Modernization projects and eviction
- The Sangai Express Editorial :: July 10, 2014 -
The report is poignant and disturbing at the same time. The possibility of wiping out an entire ancestral land now looms large over Yurembam, a beautiful place in Imphal West district.
Again, it is modernization that is poised to wreck havoc at the village which is there since 663 AD, according to the Joint Action Committee constituted to resist construction of railway station at Yurembam.
What is even more touching is the fact that Yurembam is already a victim of land acquisition for Government sponsored projects not once or twice, but three times.
For the fourth time, Yurembam is again staring at another possible juggernaut of land acquisition and painful eviction in order to make space for railway track and railway station.
A substantial part of Yurembam was taken over by the State for construction of a power sub-station around 40 years back.
Yurembam parted with another part of its self when the Government set up a power station of North Eastern Electric Power Corporation Limited about 20 years back.
The third land acquisition took place in 2010 when the 400 KV power plant of the Power Grid Corporation of India was expanded.
The inhabitants, this time, are appalled that the whole of Yurembam would be annihilated.

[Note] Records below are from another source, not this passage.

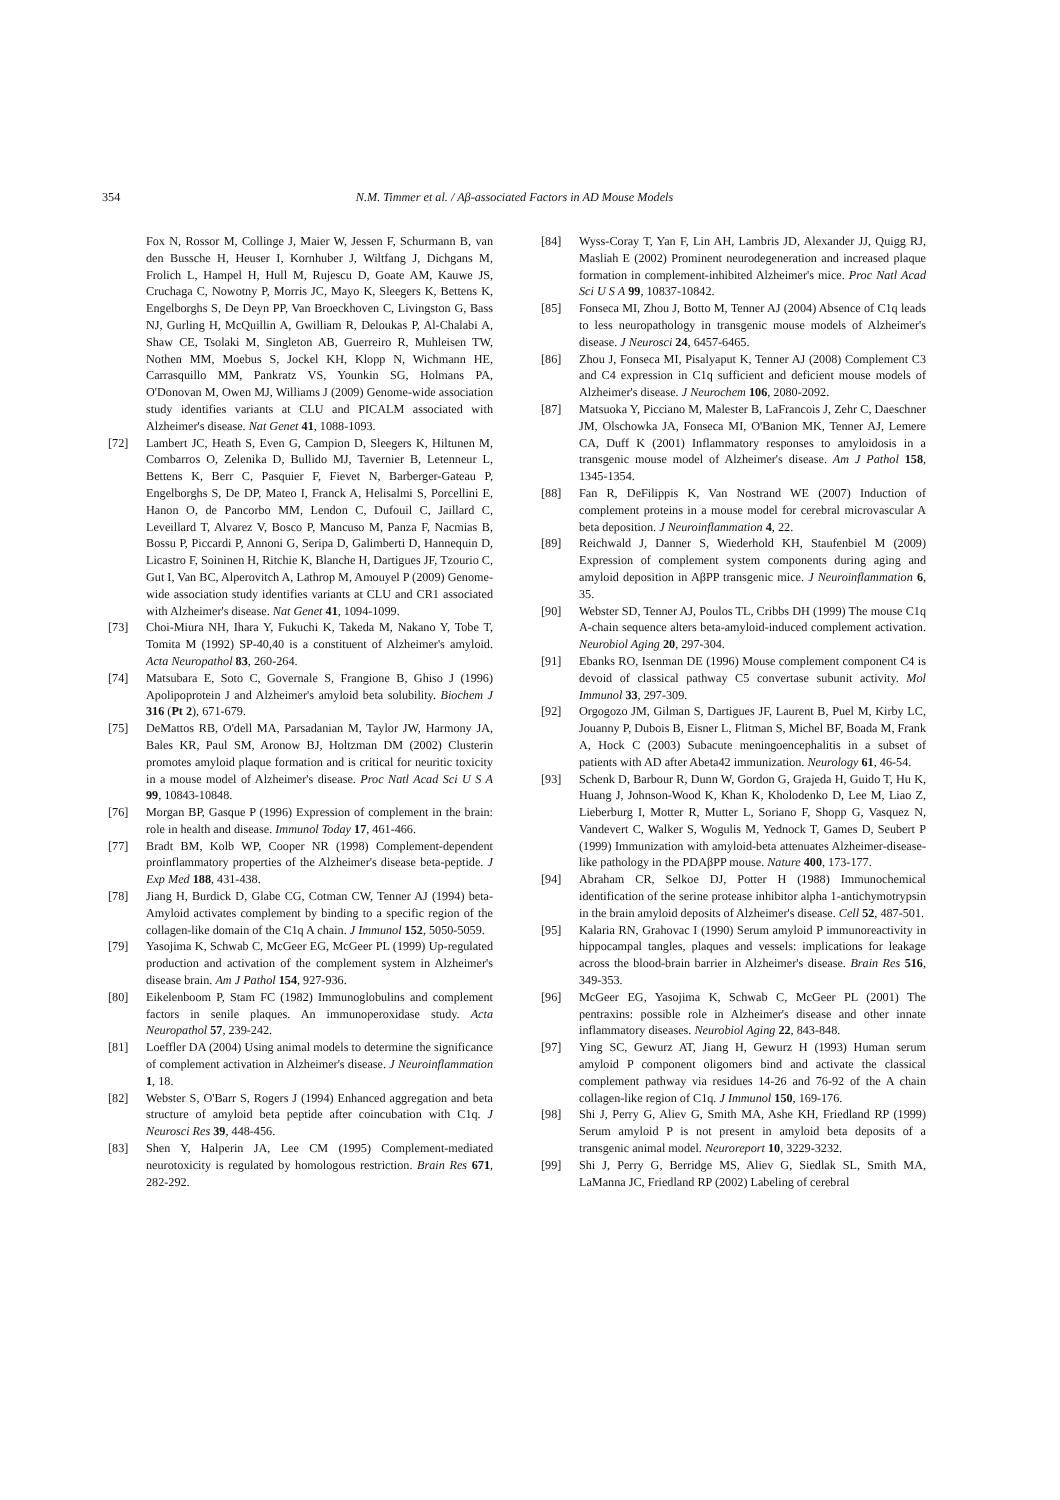354 N.M. Timmer et al. / Aβ-associated Factors in AD Mouse Models
Fox N, Rossor M, Collinge J, Maier W, Jessen F, Schurmann B, van den Bussche H, Heuser I, Kornhuber J, Wiltfang J, Dichgans M, Frolich L, Hampel H, Hull M, Rujescu D, Goate AM, Kauwe JS, Cruchaga C, Nowotny P, Morris JC, Mayo K, Sleegers K, Bettens K, Engelborghs S, De Deyn PP, Van Broeckhoven C, Livingston G, Bass NJ, Gurling H, McQuillin A, Gwilliam R, Deloukas P, Al-Chalabi A, Shaw CE, Tsolaki M, Singleton AB, Guerreiro R, Muhleisen TW, Nothen MM, Moebus S, Jockel KH, Klopp N, Wichmann HE, Carrasquillo MM, Pankratz VS, Younkin SG, Holmans PA, O'Donovan M, Owen MJ, Williams J (2009) Genome-wide association study identifies variants at CLU and PICALM associated with Alzheimer's disease. Nat Genet 41, 1088-1093.
[72] Lambert JC, Heath S, Even G, Campion D, Sleegers K, Hiltunen M, Combarros O, Zelenika D, Bullido MJ, Tavernier B, Letenneur L, Bettens K, Berr C, Pasquier F, Fievet N, Barberger-Gateau P, Engelborghs S, De DP, Mateo I, Franck A, Helisalmi S, Porcellini E, Hanon O, de Pancorbo MM, Lendon C, Dufouil C, Jaillard C, Leveillard T, Alvarez V, Bosco P, Mancuso M, Panza F, Nacmias B, Bossu P, Piccardi P, Annoni G, Seripa D, Galimberti D, Hannequin D, Licastro F, Soininen H, Ritchie K, Blanche H, Dartigues JF, Tzourio C, Gut I, Van BC, Alperovitch A, Lathrop M, Amouyel P (2009) Genome-wide association study identifies variants at CLU and CR1 associated with Alzheimer's disease. Nat Genet 41, 1094-1099.
[73] Choi-Miura NH, Ihara Y, Fukuchi K, Takeda M, Nakano Y, Tobe T, Tomita M (1992) SP-40,40 is a constituent of Alzheimer's amyloid. Acta Neuropathol 83, 260-264.
[74] Matsubara E, Soto C, Governale S, Frangione B, Ghiso J (1996) Apolipoprotein J and Alzheimer's amyloid beta solubility. Biochem J 316 (Pt 2), 671-679.
[75] DeMattos RB, O'dell MA, Parsadanian M, Taylor JW, Harmony JA, Bales KR, Paul SM, Aronow BJ, Holtzman DM (2002) Clusterin promotes amyloid plaque formation and is critical for neuritic toxicity in a mouse model of Alzheimer's disease. Proc Natl Acad Sci U S A 99, 10843-10848.
[76] Morgan BP, Gasque P (1996) Expression of complement in the brain: role in health and disease. Immunol Today 17, 461-466.
[77] Bradt BM, Kolb WP, Cooper NR (1998) Complement-dependent proinflammatory properties of the Alzheimer's disease beta-peptide. J Exp Med 188, 431-438.
[78] Jiang H, Burdick D, Glabe CG, Cotman CW, Tenner AJ (1994) beta-Amyloid activates complement by binding to a specific region of the collagen-like domain of the C1q A chain. J Immunol 152, 5050-5059.
[79] Yasojima K, Schwab C, McGeer EG, McGeer PL (1999) Up-regulated production and activation of the complement system in Alzheimer's disease brain. Am J Pathol 154, 927-936.
[80] Eikelenboom P, Stam FC (1982) Immunoglobulins and complement factors in senile plaques. An immunoperoxidase study. Acta Neuropathol 57, 239-242.
[81] Loeffler DA (2004) Using animal models to determine the significance of complement activation in Alzheimer's disease. J Neuroinflammation 1, 18.
[82] Webster S, O'Barr S, Rogers J (1994) Enhanced aggregation and beta structure of amyloid beta peptide after coincubation with C1q. J Neurosci Res 39, 448-456.
[83] Shen Y, Halperin JA, Lee CM (1995) Complement-mediated neurotoxicity is regulated by homologous restriction. Brain Res 671, 282-292.
[84] Wyss-Coray T, Yan F, Lin AH, Lambris JD, Alexander JJ, Quigg RJ, Masliah E (2002) Prominent neurodegeneration and increased plaque formation in complement-inhibited Alzheimer's mice. Proc Natl Acad Sci U S A 99, 10837-10842.
[85] Fonseca MI, Zhou J, Botto M, Tenner AJ (2004) Absence of C1q leads to less neuropathology in transgenic mouse models of Alzheimer's disease. J Neurosci 24, 6457-6465.
[86] Zhou J, Fonseca MI, Pisalyaput K, Tenner AJ (2008) Complement C3 and C4 expression in C1q sufficient and deficient mouse models of Alzheimer's disease. J Neurochem 106, 2080-2092.
[87] Matsuoka Y, Picciano M, Malester B, LaFrancois J, Zehr C, Daeschner JM, Olschowka JA, Fonseca MI, O'Banion MK, Tenner AJ, Lemere CA, Duff K (2001) Inflammatory responses to amyloidosis in a transgenic mouse model of Alzheimer's disease. Am J Pathol 158, 1345-1354.
[88] Fan R, DeFilippis K, Van Nostrand WE (2007) Induction of complement proteins in a mouse model for cerebral microvascular A beta deposition. J Neuroinflammation 4, 22.
[89] Reichwald J, Danner S, Wiederhold KH, Staufenbiel M (2009) Expression of complement system components during aging and amyloid deposition in AβPP transgenic mice. J Neuroinflammation 6, 35.
[90] Webster SD, Tenner AJ, Poulos TL, Cribbs DH (1999) The mouse C1q A-chain sequence alters beta-amyloid-induced complement activation. Neurobiol Aging 20, 297-304.
[91] Ebanks RO, Isenman DE (1996) Mouse complement component C4 is devoid of classical pathway C5 convertase subunit activity. Mol Immunol 33, 297-309.
[92] Orgogozo JM, Gilman S, Dartigues JF, Laurent B, Puel M, Kirby LC, Jouanny P, Dubois B, Eisner L, Flitman S, Michel BF, Boada M, Frank A, Hock C (2003) Subacute meningoencephalitis in a subset of patients with AD after Abeta42 immunization. Neurology 61, 46-54.
[93] Schenk D, Barbour R, Dunn W, Gordon G, Grajeda H, Guido T, Hu K, Huang J, Johnson-Wood K, Khan K, Kholodenko D, Lee M, Liao Z, Lieberburg I, Motter R, Mutter L, Soriano F, Shopp G, Vasquez N, Vandevert C, Walker S, Wogulis M, Yednock T, Games D, Seubert P (1999) Immunization with amyloid-beta attenuates Alzheimer-disease-like pathology in the PDAβPP mouse. Nature 400, 173-177.
[94] Abraham CR, Selkoe DJ, Potter H (1988) Immunochemical identification of the serine protease inhibitor alpha 1-antichymotrypsin in the brain amyloid deposits of Alzheimer's disease. Cell 52, 487-501.
[95] Kalaria RN, Grahovac I (1990) Serum amyloid P immunoreactivity in hippocampal tangles, plaques and vessels: implications for leakage across the blood-brain barrier in Alzheimer's disease. Brain Res 516, 349-353.
[96] McGeer EG, Yasojima K, Schwab C, McGeer PL (2001) The pentraxins: possible role in Alzheimer's disease and other innate inflammatory diseases. Neurobiol Aging 22, 843-848.
[97] Ying SC, Gewurz AT, Jiang H, Gewurz H (1993) Human serum amyloid P component oligomers bind and activate the classical complement pathway via residues 14-26 and 76-92 of the A chain collagen-like region of C1q. J Immunol 150, 169-176.
[98] Shi J, Perry G, Aliev G, Smith MA, Ashe KH, Friedland RP (1999) Serum amyloid P is not present in amyloid beta deposits of a transgenic animal model. Neuroreport 10, 3229-3232.
[99] Shi J, Perry G, Berridge MS, Aliev G, Siedlak SL, Smith MA, LaManna JC, Friedland RP (2002) Labeling of cerebral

The issue of land acquisition and concomitant eviction is always a tricky issue for any State.
More often than not, land acquisition entails tense stand-off between the State and the affected people.
There were instances when the State resorted to its law enforcing machinery to evict people. In another word, the State unleashed violence upon its own citizens.
Eviction of unlawful encroachers is another thing but what unfailingly stirs public conscience is the eviction of lawful land owners.
The pertinent question is, does any State enjoys moral authority to unleash violence upon its law abiding citizens.
Of course, the State has its own legal systems and it would have followed a set of procedures before someone is evicted from his/her ancestral land.
The debate here is not about the State’s legal systems or its land acquisition mechanism. It is more about the grievance remedial systems, and also the pain and loss suffered by the evicted people.
Yes, there is the Right to Fair Compensation and Transparency in Land Acquisition, Rehabilitation and Resettlement Act 2013.
What one should introspect here is how fair are the provisions of this Act and whether it is comprehensive enough to redress all the plight and misery generally associated with eviction.
Theoretically the Act provides for a humane, participative, informed and transparent process for land acquisition for industrialization, development of essential infrastructural facilities and urbanization with the least disturbance to the owners of the land and other affected families; just and fair compensation to the affected families whose land has been acquired or affected and rehabilitation and resettlement.
Coming back to the question of Yurembam, one would surely like to ask whether the State has no other option than land acquisition or eviction.
Is there no room to alter the railway track’s alignment? Is there no alternative to spare Yurembam?
The Government should explore all alternatives before going ahead with the land acquisition process and wipe out the entire village.
It’s not only the human settlement areas, even the surrounding fertile paddy fields are highly precious just as the Nobel Laureate Amartya Sen once commented, “prohibiting the use of fertile agricultural land for industries is ultimately self-defeating”.
The State Government’s New Land Use Policy should take into account all such infringements into agricultural land by modernization projects.
We don’t think Amartya Sen made his comment without any reason or purpose.